I don't see a .018 Halo on Lancaster, just .017 and .019, so sounds like the .019 would probably be the better of the two?

I still have plenty of string and serving material, would prefer not to have to spend another $25 on larger serving if I don't have to; I've heard people say you can cut strips of string material and place it under the serving to thicken it a bit; is that recommended? How many strands max, and how much difference would that make per strand? Likewise, it seems like 14-strand is on the lower end of what's used, how many would I need to make the .014 serving work and/or what would be the maximum recommended strand-count for my 31# DW?
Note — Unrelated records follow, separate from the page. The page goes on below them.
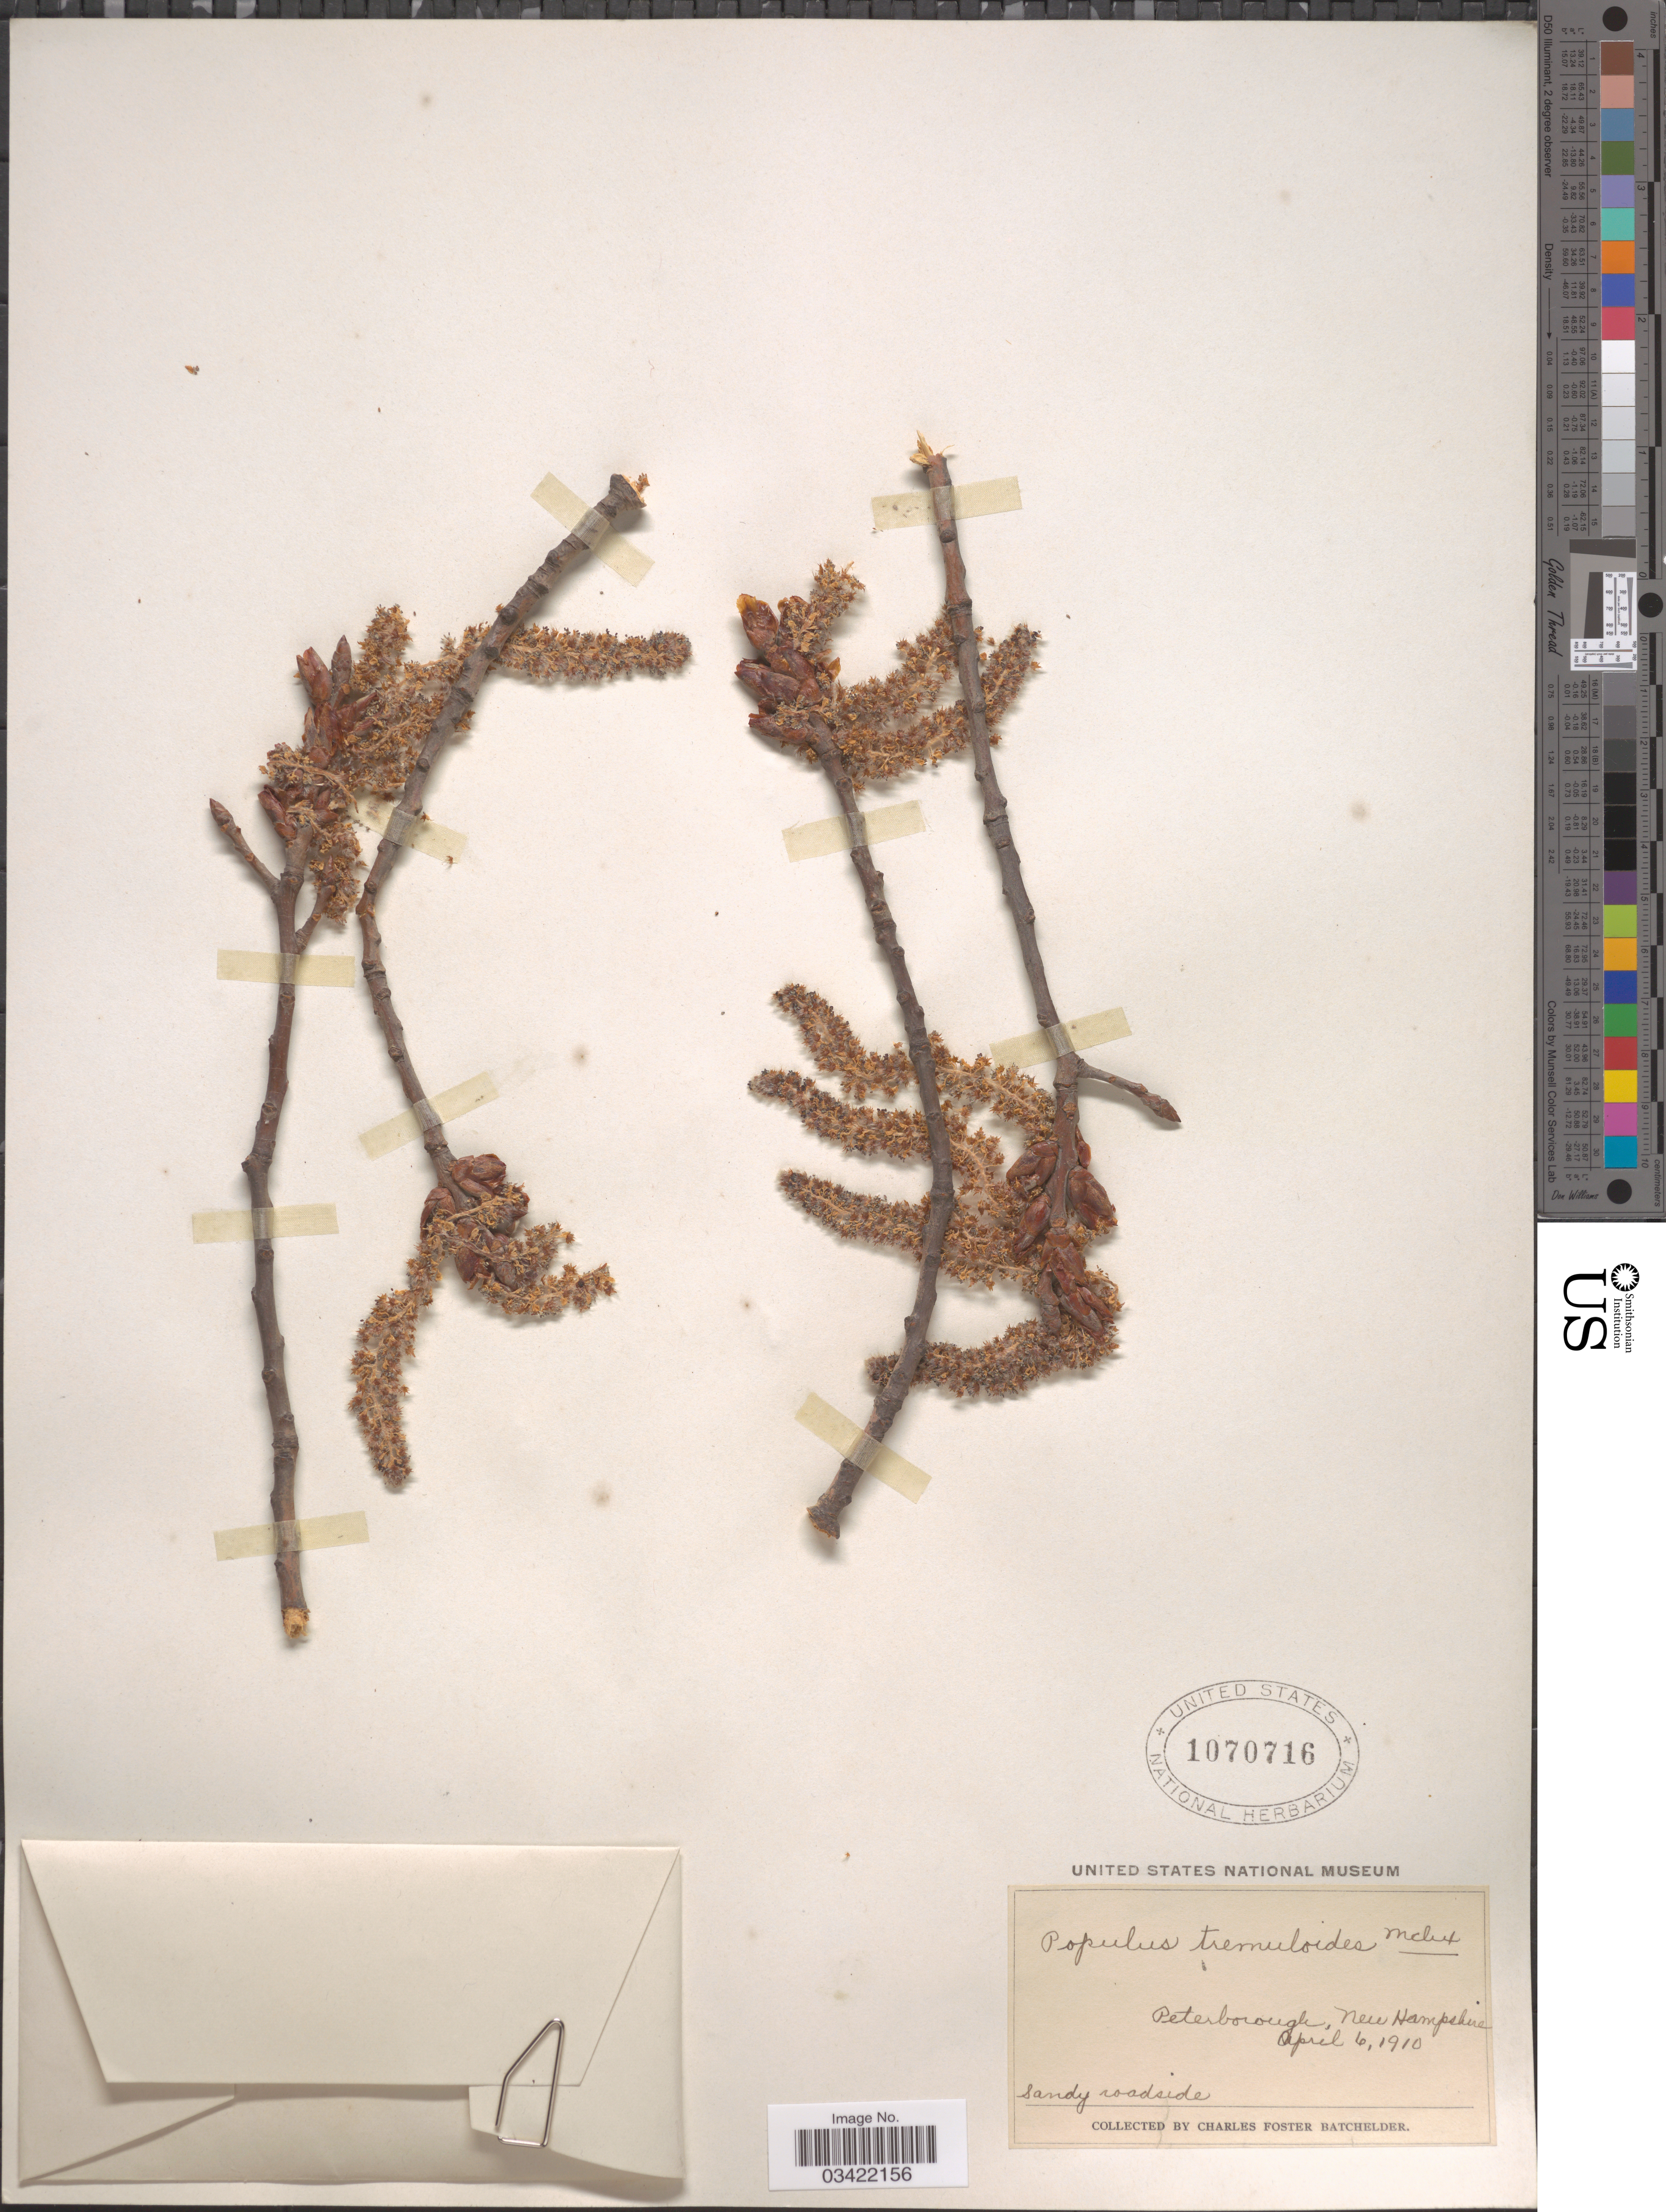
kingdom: Plantae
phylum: Tracheophyta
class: Magnoliopsida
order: Malpighiales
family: Salicaceae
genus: Populus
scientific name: Populus grandidentata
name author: Michx.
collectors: C. Batchelder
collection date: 1910-04-06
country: United States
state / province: New Hampshire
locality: Petersborough.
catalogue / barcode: US 1070716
Is there any kind of guide/calculator for string material vs. serving material/size vs. nock fit? Nocks are (typically) standard right, either .088" for small or .098" for large? I can't find anything on string thickness though.

Doing some more searching while writing this and found some threads with the following range of recommendations:
- 14 strand 8125g with 0.019 or 0.021 for small groove
- 16 strand 8125g with 0.014 or 0.015 for small groove
- 18 strand 8125g with 0.018 or 0.019 for large groove
- 20 strand 8125g with 0.015 for large groove


----------



## SkiSoloII (Dec 11, 2011)

There has also been some discussion that different dye colors may slightly change the diameter of the 8125 strands. I assume nothing is in concrete, and that, as always, YMMV. 

Good luck!

Dave


----------



## limbwalker (Sep 26, 2003)

You can place extra strands under the center serving, or even a strand of serving under the center serving, with no problems whatsoever. I and many others have done this when needed many times.


----------



## caspian (Jan 13, 2009)

SkiSoloII said:


> There has also been some discussion that different dye colors may slightly change the diameter of the 8125 strands.


correct, this is because the colour is applied not as a dye, but as a wax coating. the colours are definitely thicker. I ran across this recently when making some strings to spec for an archer who uses the Beiter nocking points, I had to pre-serve the area overnight to get them to fit without dropping strand count. and that was after extensive burnishing to remove as much wax as possible.


----------